Good Kurds, Bad Kurds Film Reviews

Minneapolis City Pages - Apr. 26, 2000

Good Kurds, Bad Kurds
by Jelana Petrovic

Photojournalist Kevin McKiernan stumbled upon the Kurdish cause nine years ago while reporting on the convoluted aftermath of the Gulf War. The Iraqi Kurds, slyly coaxed by the U.S. government into rebelling against Saddam's forces (and then unexpectedly abandoned), had been dying like flies. McKiernan tracked down the story, but he discovered upon returning to sunny California that no one really wanted to hear about this particular brand of ethnic cleansing.
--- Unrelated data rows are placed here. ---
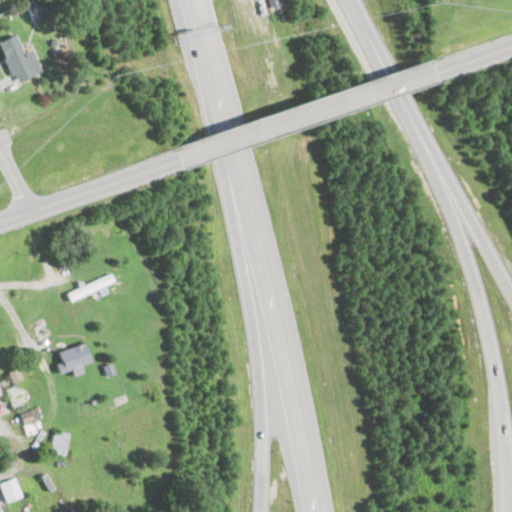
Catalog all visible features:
building: (39, 8)
road: (484, 55)
building: (17, 58)
building: (18, 58)
road: (316, 113)
road: (433, 145)
road: (18, 174)
road: (88, 191)
road: (264, 253)
building: (88, 286)
road: (484, 318)
building: (71, 357)
building: (71, 357)
building: (13, 373)
road: (264, 378)
road: (51, 387)
building: (27, 414)
building: (9, 488)
building: (9, 489)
Yet the story didn't end there.

Instead of repackaging his product to appease the networks, the doggedly persistent McKiernan dug deeperīthis time into the cause of the Turkish Kurds, an invisible minority of 15 million with no rights in an ostensible democracy. Kurdish refugees in southeast Turkey number more than 2 million; the majority have lost their homes following a bestial scorched-earth campaign by the Turkish army. And, yes, you guessed it: The U.S. still doesn't want to hear about it, not least because we sell billions of dollars worth of weapons to their diligent military each year. Good Kurds, Bad Kurds is an education in how Machiavellian U.S. foreign policy really is, and the footage, which includes some embarrassing interviews with State Department robots, is sharply edited and compelling. Don't miss it.